# CPC-A's do you need experience to get the A designation off?



## KKayWilson (Jul 26, 2009)

Hi,

My name is Kathleen Wilson.  I am currently working for 2 ENT physicians in Corpus Christi, Texas.  We are in need of 2, possibly 3 CPC-A's who wish to work off their A designation.

The doctors are great to work for.  The facility is nice.  People working here are nice.
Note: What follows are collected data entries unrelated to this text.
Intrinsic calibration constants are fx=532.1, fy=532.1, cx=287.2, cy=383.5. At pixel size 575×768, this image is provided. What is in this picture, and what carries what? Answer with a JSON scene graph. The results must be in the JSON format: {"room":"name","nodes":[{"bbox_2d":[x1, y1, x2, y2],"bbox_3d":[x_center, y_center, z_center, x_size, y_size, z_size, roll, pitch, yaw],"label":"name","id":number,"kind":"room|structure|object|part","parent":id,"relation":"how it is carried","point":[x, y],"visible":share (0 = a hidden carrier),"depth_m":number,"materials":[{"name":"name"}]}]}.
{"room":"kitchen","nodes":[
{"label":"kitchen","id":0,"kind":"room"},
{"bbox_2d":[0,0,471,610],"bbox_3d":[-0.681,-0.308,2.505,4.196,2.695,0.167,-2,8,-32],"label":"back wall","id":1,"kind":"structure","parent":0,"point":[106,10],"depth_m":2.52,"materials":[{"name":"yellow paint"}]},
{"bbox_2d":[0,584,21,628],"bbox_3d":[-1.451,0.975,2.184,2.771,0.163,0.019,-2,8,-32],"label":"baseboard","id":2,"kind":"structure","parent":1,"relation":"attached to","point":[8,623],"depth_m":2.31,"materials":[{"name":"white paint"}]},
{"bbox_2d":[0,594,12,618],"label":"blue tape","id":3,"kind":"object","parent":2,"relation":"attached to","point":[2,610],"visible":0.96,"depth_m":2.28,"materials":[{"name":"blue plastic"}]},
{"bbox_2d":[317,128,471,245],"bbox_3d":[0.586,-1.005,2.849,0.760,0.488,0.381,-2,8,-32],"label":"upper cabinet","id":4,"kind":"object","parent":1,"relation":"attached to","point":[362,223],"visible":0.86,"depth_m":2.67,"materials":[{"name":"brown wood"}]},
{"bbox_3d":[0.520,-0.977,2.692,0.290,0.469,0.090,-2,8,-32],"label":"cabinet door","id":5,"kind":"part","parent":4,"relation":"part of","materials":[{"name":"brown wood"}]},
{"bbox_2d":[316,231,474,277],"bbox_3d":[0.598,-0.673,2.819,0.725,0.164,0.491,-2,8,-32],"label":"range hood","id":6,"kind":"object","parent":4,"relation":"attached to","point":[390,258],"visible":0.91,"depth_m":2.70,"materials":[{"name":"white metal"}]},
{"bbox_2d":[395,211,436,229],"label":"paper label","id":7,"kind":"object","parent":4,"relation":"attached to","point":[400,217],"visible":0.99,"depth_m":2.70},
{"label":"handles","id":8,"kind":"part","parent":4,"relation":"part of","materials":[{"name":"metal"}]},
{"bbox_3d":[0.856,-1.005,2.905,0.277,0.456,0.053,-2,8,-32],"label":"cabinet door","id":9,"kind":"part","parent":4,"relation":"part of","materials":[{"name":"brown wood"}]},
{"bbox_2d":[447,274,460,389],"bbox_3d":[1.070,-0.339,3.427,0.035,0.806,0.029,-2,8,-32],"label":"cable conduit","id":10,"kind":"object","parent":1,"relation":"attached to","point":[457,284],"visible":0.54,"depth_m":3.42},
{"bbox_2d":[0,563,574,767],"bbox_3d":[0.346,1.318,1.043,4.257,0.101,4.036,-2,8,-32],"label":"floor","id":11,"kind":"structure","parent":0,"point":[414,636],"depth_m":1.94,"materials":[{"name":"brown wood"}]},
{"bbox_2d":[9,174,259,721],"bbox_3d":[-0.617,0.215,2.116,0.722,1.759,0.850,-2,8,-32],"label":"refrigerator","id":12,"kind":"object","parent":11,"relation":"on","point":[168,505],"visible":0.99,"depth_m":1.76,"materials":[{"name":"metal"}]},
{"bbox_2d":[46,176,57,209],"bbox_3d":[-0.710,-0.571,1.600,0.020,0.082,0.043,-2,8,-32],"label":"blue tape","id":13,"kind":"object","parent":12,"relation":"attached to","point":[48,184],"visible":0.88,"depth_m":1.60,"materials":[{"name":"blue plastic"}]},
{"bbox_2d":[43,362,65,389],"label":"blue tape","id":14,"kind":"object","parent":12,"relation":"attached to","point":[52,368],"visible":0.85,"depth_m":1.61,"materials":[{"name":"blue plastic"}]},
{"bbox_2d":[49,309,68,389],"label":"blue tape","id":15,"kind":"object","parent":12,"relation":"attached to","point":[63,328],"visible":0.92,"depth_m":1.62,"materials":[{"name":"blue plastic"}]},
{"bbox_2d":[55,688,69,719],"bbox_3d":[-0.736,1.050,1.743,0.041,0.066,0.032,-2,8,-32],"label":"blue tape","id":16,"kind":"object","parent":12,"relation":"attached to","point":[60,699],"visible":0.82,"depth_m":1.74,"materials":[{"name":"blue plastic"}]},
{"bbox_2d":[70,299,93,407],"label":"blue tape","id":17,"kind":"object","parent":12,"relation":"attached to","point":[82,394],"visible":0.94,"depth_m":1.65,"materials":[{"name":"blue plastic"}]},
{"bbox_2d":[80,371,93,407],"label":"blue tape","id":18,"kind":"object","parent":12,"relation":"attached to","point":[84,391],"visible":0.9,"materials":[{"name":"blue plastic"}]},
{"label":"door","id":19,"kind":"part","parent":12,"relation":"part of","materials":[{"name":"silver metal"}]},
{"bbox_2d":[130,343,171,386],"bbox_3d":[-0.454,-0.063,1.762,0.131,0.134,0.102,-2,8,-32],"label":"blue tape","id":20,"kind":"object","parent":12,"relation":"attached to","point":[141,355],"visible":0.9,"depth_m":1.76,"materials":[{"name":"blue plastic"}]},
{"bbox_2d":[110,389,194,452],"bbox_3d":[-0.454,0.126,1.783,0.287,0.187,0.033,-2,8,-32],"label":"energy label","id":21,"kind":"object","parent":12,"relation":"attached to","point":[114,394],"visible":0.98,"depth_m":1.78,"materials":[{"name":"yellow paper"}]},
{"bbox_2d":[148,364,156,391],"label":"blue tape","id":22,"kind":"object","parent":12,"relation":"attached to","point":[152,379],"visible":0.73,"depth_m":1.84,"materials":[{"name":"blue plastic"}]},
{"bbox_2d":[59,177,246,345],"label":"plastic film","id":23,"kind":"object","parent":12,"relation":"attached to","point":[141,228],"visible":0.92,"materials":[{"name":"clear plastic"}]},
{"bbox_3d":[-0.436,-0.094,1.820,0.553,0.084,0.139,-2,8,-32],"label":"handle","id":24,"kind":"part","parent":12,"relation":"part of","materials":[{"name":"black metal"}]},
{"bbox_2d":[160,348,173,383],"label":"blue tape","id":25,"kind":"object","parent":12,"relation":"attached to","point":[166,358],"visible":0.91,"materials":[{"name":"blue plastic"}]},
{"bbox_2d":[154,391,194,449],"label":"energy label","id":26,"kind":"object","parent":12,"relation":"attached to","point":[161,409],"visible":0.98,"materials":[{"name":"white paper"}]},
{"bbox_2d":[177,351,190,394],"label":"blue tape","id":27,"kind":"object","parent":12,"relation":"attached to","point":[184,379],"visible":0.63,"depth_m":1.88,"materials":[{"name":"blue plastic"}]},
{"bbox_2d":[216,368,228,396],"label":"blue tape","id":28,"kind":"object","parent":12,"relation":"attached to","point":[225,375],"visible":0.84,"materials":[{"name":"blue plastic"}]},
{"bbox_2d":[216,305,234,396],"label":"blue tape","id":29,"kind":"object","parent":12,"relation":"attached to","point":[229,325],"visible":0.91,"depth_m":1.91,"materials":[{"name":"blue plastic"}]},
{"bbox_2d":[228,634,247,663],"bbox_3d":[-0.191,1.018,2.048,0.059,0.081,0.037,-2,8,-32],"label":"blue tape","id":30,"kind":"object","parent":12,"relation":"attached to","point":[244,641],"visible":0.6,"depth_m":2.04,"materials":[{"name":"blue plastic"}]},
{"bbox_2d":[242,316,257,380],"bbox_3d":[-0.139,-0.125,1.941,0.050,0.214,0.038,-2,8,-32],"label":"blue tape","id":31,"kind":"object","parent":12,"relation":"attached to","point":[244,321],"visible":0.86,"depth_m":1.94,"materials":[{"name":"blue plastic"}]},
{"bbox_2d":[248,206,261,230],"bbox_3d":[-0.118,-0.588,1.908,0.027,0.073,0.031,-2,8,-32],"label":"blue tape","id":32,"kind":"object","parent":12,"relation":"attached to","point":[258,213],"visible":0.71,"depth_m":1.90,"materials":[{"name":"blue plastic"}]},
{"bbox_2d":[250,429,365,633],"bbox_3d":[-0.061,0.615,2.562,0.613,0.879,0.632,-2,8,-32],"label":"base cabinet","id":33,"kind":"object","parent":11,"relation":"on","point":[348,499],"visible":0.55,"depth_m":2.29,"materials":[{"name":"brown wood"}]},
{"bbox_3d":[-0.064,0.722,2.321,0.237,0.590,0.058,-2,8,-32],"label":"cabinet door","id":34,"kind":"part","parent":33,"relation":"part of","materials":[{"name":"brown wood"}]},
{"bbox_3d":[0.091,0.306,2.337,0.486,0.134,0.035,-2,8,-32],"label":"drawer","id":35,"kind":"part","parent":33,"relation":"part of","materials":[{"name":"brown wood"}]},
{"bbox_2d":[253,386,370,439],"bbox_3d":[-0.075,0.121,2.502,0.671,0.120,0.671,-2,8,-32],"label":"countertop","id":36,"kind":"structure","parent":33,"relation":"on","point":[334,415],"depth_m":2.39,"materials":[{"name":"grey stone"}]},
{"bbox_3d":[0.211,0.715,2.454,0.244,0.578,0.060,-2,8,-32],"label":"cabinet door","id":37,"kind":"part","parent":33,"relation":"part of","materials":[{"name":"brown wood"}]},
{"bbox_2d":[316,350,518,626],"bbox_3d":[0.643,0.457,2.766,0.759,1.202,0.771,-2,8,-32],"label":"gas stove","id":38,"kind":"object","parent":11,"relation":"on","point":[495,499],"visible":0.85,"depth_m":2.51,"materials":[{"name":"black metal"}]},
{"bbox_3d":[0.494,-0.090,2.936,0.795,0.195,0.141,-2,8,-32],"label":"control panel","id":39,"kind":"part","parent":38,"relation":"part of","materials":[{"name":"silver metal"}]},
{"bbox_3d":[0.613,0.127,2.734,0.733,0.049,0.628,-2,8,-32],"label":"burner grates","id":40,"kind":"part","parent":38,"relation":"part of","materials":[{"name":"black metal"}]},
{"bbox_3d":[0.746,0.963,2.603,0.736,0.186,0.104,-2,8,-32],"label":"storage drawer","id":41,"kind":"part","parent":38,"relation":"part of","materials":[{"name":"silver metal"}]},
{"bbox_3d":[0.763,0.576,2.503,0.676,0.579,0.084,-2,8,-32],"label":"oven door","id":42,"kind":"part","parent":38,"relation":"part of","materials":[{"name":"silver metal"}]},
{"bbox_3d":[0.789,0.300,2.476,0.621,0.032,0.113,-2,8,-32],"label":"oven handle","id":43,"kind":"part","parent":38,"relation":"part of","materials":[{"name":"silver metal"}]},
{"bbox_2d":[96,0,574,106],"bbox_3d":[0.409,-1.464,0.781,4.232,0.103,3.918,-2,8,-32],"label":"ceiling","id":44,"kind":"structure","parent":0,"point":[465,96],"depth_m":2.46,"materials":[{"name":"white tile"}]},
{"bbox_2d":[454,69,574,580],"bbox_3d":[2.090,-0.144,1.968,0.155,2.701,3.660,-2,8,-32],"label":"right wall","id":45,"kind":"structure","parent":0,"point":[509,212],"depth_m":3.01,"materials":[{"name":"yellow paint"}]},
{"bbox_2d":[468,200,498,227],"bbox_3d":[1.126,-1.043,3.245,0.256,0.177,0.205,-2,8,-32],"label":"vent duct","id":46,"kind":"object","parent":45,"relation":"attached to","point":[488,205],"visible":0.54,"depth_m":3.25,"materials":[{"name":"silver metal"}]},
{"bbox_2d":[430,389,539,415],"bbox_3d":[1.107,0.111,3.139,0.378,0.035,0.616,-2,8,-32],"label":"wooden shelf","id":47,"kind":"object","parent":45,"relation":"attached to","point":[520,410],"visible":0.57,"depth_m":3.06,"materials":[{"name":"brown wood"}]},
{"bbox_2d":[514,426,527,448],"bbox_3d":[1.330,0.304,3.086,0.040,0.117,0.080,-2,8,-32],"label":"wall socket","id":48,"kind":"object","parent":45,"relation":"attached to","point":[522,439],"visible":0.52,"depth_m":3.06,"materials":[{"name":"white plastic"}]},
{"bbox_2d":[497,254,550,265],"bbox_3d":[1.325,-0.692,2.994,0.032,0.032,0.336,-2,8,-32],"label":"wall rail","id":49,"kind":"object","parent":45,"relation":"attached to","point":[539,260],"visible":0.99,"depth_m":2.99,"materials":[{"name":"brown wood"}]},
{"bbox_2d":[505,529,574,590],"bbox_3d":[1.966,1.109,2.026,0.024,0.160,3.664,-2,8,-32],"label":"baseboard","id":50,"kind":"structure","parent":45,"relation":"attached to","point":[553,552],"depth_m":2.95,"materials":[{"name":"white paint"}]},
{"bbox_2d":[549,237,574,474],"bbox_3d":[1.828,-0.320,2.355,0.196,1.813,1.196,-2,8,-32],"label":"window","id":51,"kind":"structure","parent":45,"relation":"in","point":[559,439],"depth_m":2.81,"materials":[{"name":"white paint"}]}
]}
The facility is currently expanding and the CPC-A position could possibly lead to a full time job.

For information you can email me at kathco78026@hotmail.com or look on the Xtern site info for Texas or respond to this thread.  I will check it daily. 

Come and walk the beaches of Corpus Christi on your days off!

Thank you,
Kathleen


----------



## ollielooya (Jul 27, 2009)

Kathleen, such a wonderful post of opportunity.  I'm sure you'll get many responses.  Thanks for posting this opportunity to the forum.  Someone took a chance on me for which I'm grateful! --Suzanne (who, for the moment does not mind wearing the "A" behind the CPC)


----------



## KKayWilson (Jul 27, 2009)

*I feel the same way.*

Hi Suzanne,

I am also a CPC-A.  Once I have enough experience to have the A removed and I am almost there.   I plan to get a specialization in oto or ENT. It is fascinating science.

Dr. Creamean has given me a chance and I will be forever grateful.  He is a very caring employer. Dr. Weiss is also a great person.

We could certainly use more help and he ask me if I would post on the AAPC forum.  If you here of anyone interested please pass along the information.  It is a great place to work!
Thank you for replying to my post.  It is much appreciated.

Sincerely,
Kathleen K Wilson, CPC-A


----------



## dhodge71 (Jul 27, 2009)

Kathleen, 
  Hi. My name is Dorothy Hodge. I would be very interested in the CPC-A position. I am in Missouri but I would be very willing to relocate. 
                                                Dorothy Hodge CPC-A


----------